### Work request
Swap "遊戲 ID" for "遊戲編號" in everything from the line containing "- 註冊成功後，系統會發放一組 ID 給使用者。" down through the line containing "- **Implementação**: Análise". Change nothing else, and return only those lines without the pictures.
○ ○ ○ ○
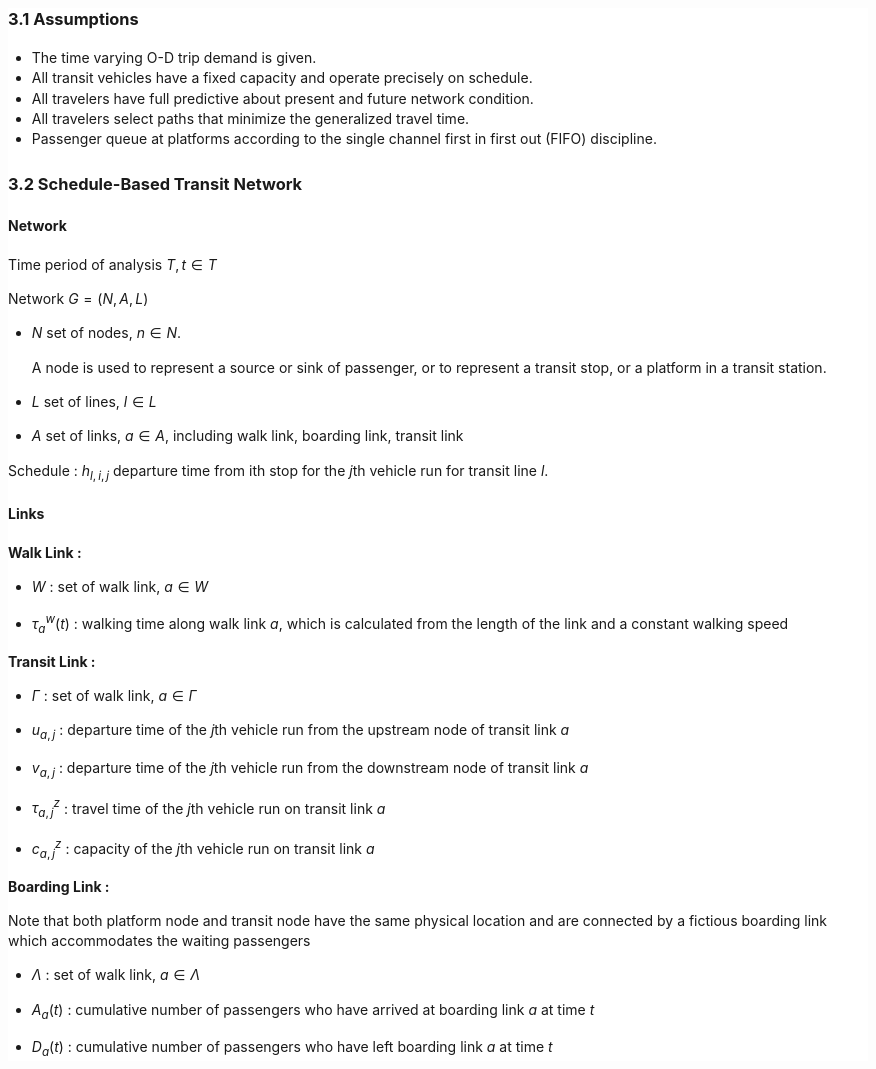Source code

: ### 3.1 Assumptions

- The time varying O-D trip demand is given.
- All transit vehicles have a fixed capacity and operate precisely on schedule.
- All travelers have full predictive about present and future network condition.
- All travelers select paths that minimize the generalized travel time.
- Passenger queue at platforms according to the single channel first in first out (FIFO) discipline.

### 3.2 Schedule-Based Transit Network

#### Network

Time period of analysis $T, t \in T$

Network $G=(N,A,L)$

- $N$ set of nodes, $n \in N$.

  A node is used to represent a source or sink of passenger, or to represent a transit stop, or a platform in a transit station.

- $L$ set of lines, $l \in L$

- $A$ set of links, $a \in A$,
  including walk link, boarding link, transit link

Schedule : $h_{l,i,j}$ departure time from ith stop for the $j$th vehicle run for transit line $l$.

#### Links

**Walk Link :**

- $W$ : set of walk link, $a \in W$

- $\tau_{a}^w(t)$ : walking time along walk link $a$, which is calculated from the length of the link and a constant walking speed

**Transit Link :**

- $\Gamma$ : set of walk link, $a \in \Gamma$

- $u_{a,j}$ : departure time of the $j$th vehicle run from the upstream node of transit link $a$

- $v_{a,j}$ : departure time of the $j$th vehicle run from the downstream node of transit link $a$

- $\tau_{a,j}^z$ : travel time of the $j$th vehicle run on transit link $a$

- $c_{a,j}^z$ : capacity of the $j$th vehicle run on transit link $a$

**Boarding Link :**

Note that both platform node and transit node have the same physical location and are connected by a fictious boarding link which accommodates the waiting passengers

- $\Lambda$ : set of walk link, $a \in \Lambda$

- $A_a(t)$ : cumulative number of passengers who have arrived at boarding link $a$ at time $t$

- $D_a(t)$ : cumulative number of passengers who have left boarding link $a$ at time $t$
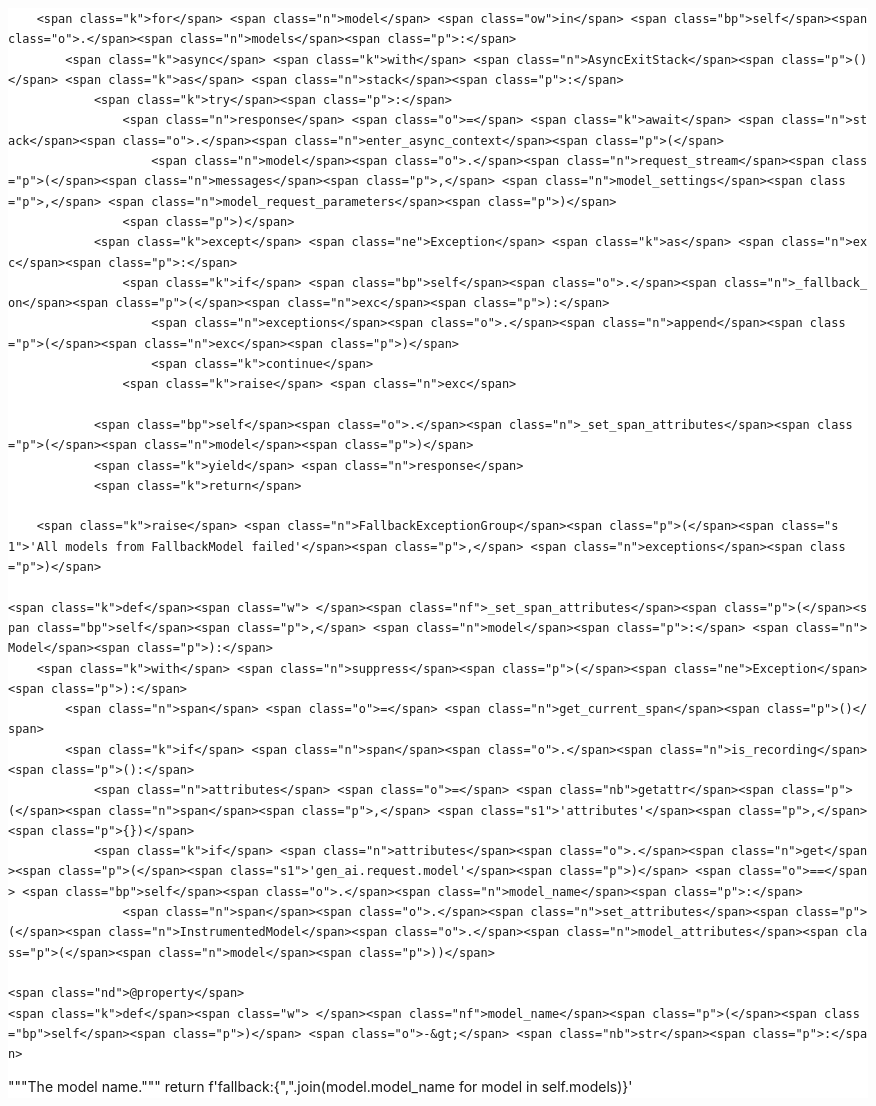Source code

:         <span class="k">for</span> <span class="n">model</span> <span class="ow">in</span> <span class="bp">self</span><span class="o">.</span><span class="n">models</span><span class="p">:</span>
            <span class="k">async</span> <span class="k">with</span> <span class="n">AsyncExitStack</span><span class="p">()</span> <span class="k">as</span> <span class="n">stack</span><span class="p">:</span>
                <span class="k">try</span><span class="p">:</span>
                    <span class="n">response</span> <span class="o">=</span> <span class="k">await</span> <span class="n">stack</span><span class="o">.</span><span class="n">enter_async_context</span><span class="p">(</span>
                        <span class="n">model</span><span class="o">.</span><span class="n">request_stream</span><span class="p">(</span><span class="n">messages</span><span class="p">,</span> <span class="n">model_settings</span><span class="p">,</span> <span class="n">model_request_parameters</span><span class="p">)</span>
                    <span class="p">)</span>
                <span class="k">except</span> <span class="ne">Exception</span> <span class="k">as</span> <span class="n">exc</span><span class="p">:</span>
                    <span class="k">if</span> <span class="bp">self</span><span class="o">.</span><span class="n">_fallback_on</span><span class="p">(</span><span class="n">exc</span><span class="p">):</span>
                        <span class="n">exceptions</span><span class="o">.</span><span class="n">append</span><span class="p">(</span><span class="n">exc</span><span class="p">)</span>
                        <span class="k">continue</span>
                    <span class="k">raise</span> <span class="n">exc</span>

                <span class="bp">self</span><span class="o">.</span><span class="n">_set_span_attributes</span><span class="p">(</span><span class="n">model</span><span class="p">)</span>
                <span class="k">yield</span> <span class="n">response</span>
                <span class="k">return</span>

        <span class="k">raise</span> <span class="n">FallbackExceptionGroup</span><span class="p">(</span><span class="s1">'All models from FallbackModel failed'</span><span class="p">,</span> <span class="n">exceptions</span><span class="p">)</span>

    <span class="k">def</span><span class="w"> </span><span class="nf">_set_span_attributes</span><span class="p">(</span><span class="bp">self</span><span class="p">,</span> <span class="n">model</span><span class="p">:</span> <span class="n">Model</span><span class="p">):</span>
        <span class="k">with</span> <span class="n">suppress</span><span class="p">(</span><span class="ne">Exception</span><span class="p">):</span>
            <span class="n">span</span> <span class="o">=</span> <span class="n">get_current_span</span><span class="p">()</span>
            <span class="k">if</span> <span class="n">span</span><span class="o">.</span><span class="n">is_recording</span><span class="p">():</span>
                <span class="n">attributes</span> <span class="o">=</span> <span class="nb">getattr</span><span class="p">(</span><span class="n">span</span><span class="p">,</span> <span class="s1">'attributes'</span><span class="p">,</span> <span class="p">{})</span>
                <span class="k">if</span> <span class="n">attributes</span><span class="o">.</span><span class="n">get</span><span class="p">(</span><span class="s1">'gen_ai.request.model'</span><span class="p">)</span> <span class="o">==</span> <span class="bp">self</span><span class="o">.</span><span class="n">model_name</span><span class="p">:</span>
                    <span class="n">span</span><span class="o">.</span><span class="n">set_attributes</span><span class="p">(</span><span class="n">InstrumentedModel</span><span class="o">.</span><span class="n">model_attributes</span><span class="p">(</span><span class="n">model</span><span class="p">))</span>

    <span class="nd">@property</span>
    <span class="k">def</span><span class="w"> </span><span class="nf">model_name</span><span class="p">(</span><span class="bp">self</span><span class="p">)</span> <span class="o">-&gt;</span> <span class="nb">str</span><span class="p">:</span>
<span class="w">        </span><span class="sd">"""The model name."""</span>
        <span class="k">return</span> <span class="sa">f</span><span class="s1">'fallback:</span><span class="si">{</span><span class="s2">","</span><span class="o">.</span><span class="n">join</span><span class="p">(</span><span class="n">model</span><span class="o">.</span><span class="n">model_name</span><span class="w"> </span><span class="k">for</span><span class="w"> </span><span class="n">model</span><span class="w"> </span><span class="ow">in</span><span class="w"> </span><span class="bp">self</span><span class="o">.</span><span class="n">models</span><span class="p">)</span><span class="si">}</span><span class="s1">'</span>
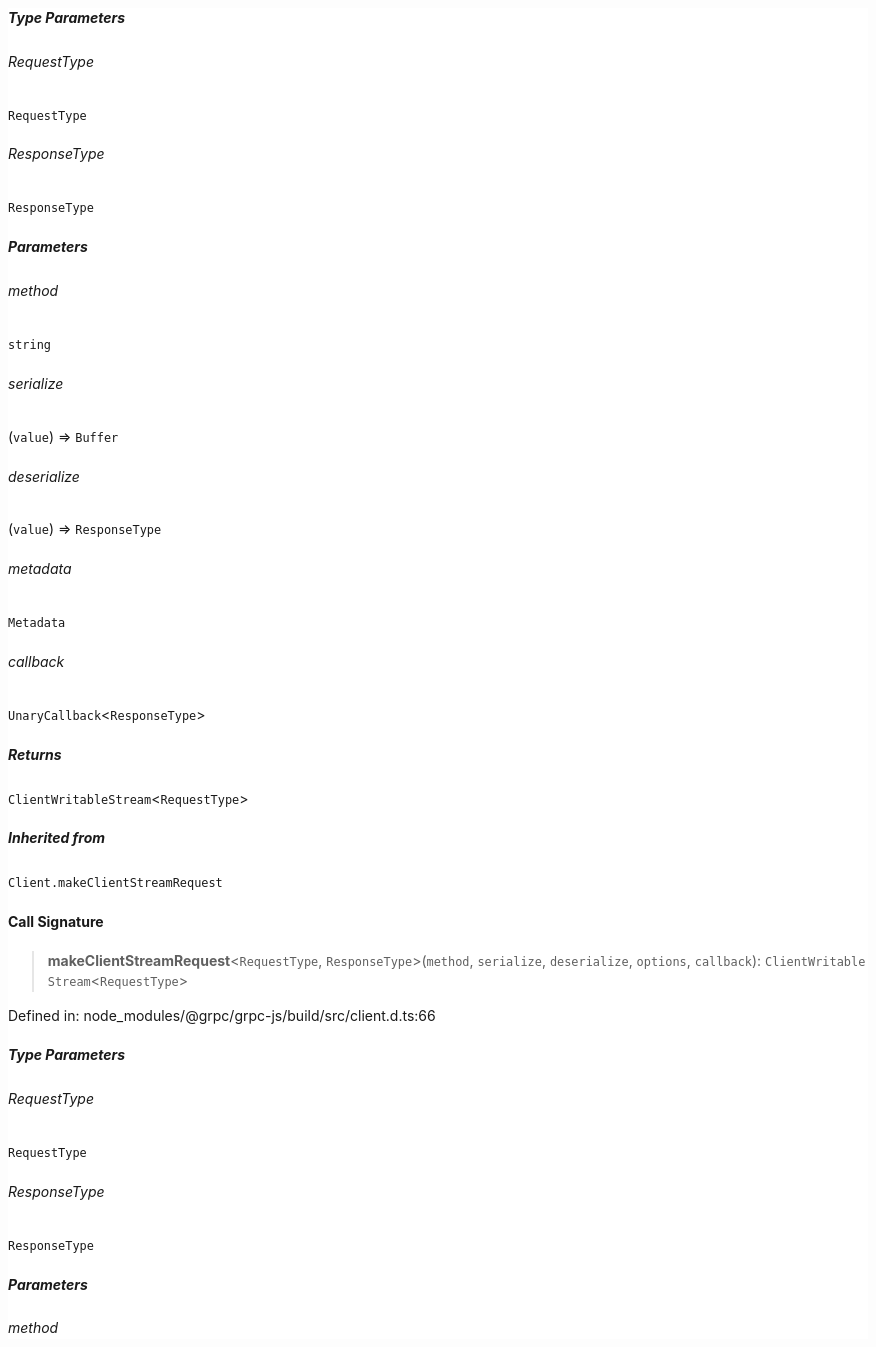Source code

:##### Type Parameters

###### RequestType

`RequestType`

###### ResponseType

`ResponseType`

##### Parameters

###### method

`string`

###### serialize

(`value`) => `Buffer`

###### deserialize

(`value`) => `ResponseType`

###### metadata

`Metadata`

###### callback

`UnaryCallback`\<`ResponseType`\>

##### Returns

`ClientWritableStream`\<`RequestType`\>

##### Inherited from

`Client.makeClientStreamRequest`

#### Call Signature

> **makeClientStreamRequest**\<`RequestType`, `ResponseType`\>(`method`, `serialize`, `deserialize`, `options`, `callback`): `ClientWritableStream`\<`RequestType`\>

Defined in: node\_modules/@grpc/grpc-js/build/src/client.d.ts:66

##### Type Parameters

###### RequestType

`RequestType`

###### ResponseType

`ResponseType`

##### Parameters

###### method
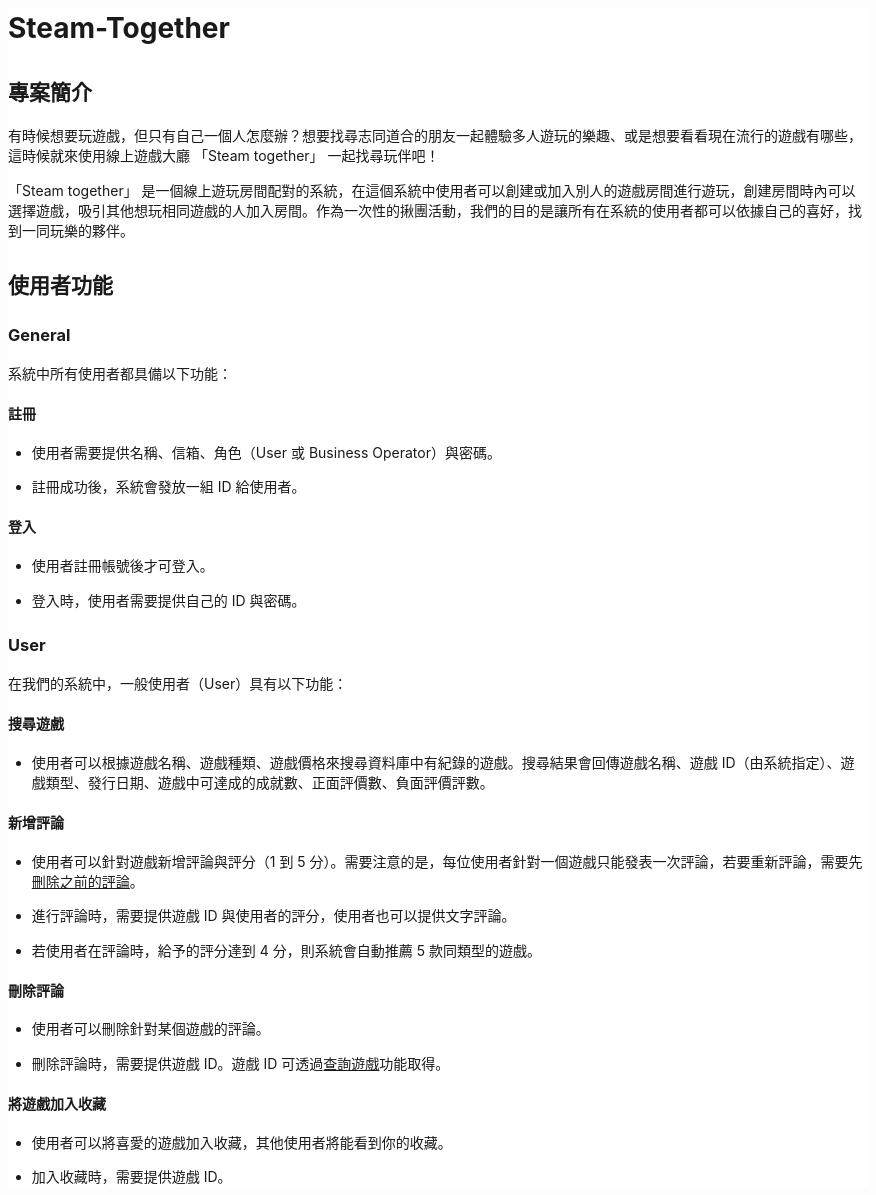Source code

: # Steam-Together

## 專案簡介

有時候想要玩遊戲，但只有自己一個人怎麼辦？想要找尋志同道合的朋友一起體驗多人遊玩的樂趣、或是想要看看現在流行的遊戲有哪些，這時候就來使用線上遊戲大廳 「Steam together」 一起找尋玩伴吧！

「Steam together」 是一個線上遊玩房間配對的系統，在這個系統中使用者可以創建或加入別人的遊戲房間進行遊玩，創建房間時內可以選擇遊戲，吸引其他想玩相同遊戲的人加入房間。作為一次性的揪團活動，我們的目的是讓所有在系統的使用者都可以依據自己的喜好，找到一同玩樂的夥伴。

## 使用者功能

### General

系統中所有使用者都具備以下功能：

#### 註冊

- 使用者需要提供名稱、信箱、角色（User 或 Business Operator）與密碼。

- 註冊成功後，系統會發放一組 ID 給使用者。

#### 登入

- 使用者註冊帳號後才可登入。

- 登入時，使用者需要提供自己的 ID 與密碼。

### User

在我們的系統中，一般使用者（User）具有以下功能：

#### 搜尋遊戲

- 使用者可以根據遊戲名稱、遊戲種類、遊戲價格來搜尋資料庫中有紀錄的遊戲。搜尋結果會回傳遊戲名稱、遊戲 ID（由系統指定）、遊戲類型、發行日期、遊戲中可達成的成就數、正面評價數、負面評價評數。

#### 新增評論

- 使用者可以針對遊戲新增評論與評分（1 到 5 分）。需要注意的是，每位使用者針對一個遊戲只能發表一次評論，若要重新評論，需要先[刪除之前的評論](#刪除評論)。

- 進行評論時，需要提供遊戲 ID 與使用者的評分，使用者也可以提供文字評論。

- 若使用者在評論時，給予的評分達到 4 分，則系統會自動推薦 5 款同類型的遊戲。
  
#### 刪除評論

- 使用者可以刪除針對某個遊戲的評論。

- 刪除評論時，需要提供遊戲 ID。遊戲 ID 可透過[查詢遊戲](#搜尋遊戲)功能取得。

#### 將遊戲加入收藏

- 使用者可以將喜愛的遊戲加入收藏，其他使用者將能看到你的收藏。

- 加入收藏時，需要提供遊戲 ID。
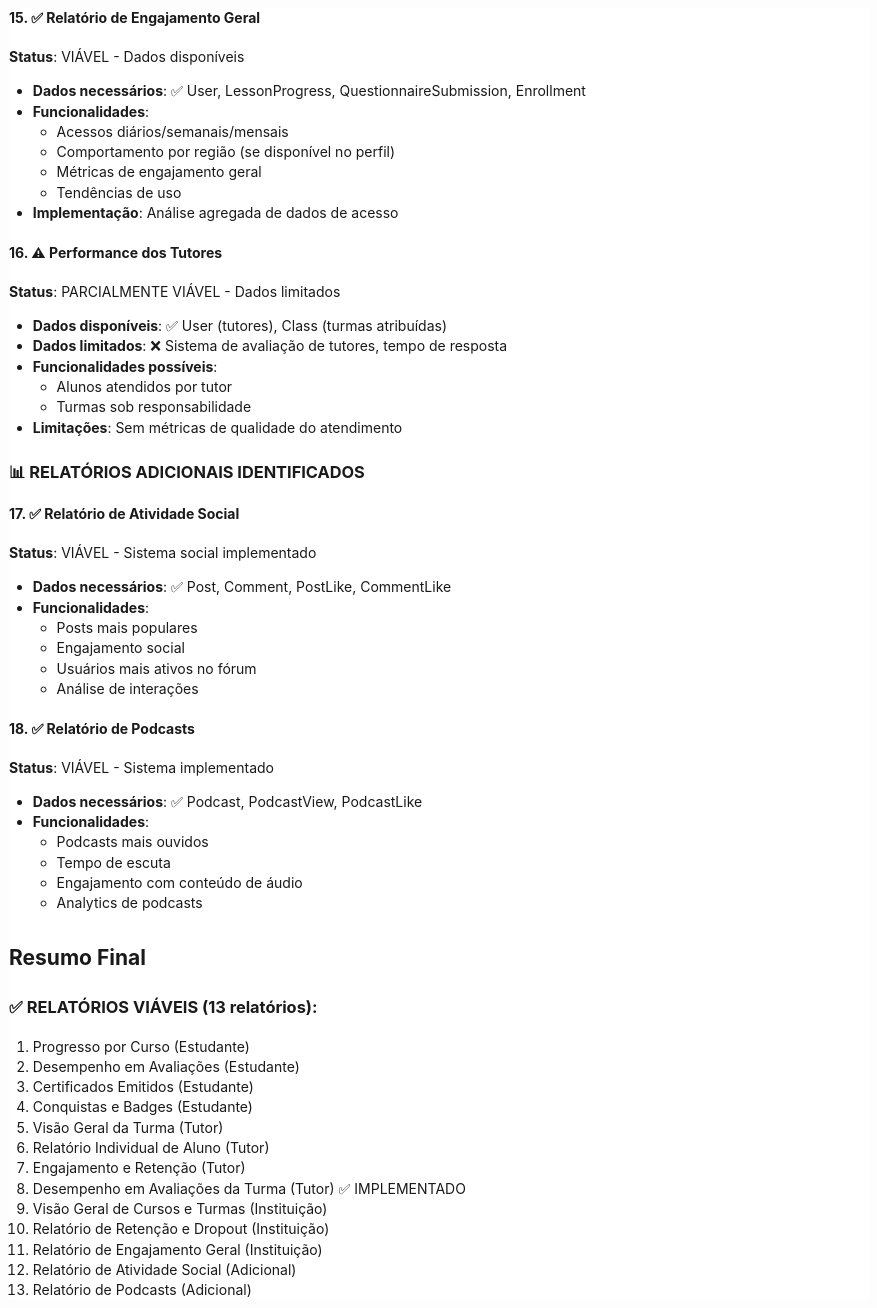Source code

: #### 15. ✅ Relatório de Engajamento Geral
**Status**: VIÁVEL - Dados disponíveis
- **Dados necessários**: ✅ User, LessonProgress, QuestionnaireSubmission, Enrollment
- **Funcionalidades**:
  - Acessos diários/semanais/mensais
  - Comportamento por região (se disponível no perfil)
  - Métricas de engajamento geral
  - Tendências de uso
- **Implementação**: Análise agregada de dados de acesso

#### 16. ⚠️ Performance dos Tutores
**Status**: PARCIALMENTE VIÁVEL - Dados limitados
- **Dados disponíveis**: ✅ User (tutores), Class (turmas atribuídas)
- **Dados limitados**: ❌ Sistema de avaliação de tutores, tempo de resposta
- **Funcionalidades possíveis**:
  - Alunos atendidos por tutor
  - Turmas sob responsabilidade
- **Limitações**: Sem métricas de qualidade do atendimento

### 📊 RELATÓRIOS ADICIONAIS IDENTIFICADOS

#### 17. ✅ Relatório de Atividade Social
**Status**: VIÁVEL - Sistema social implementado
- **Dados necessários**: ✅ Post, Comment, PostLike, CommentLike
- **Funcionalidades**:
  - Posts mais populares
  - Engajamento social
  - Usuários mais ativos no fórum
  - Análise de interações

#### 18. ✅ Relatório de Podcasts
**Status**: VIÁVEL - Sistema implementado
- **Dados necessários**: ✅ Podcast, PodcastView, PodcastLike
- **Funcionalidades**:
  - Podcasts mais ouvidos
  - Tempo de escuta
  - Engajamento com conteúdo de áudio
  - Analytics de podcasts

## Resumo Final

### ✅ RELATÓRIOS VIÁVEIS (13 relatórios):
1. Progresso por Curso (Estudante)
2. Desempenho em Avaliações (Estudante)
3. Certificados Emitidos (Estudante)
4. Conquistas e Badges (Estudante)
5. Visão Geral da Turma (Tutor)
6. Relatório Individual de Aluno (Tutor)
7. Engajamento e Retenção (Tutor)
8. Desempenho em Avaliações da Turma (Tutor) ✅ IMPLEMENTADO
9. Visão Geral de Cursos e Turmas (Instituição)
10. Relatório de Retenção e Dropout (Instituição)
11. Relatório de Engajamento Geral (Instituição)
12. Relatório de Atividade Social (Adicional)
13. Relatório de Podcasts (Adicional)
○ ○ ○ ○
### Final answer
- 註冊成功後，系統會發放一組 ID 給使用者。

#### 登入

- 使用者註冊帳號後才可登入。

- 登入時，使用者需要提供自己的 ID 與密碼。

### User

在我們的系統中，一般使用者（User）具有以下功能：

#### 搜尋遊戲

- 使用者可以根據遊戲名稱、遊戲種類、遊戲價格來搜尋資料庫中有紀錄的遊戲。搜尋結果會回傳遊戲名稱、遊戲編號（由系統指定）、遊戲類型、發行日期、遊戲中可達成的成就數、正面評價數、負面評價評數。

#### 新增評論

- 使用者可以針對遊戲新增評論與評分（1 到 5 分）。需要注意的是，每位使用者針對一個遊戲只能發表一次評論，若要重新評論，需要先[刪除之前的評論](#刪除評論)。

- 進行評論時，需要提供遊戲編號 與使用者的評分，使用者也可以提供文字評論。

- 若使用者在評論時，給予的評分達到 4 分，則系統會自動推薦 5 款同類型的遊戲。
  
#### 刪除評論

- 使用者可以刪除針對某個遊戲的評論。

- 刪除評論時，需要提供遊戲編號。遊戲編號 可透過[查詢遊戲](#搜尋遊戲)功能取得。

#### 將遊戲加入收藏

- 使用者可以將喜愛的遊戲加入收藏，其他使用者將能看到你的收藏。

- 加入收藏時，需要提供遊戲編號。
Source code

: #### 15. ✅ Relatório de Engajamento Geral
**Status**: VIÁVEL - Dados disponíveis
- **Dados necessários**: ✅ User, LessonProgress, QuestionnaireSubmission, Enrollment
- **Funcionalidades**:
  - Acessos diários/semanais/mensais
  - Comportamento por região (se disponível no perfil)
  - Métricas de engajamento geral
  - Tendências de uso
- **Implementação**: Análise agregada de dados de acesso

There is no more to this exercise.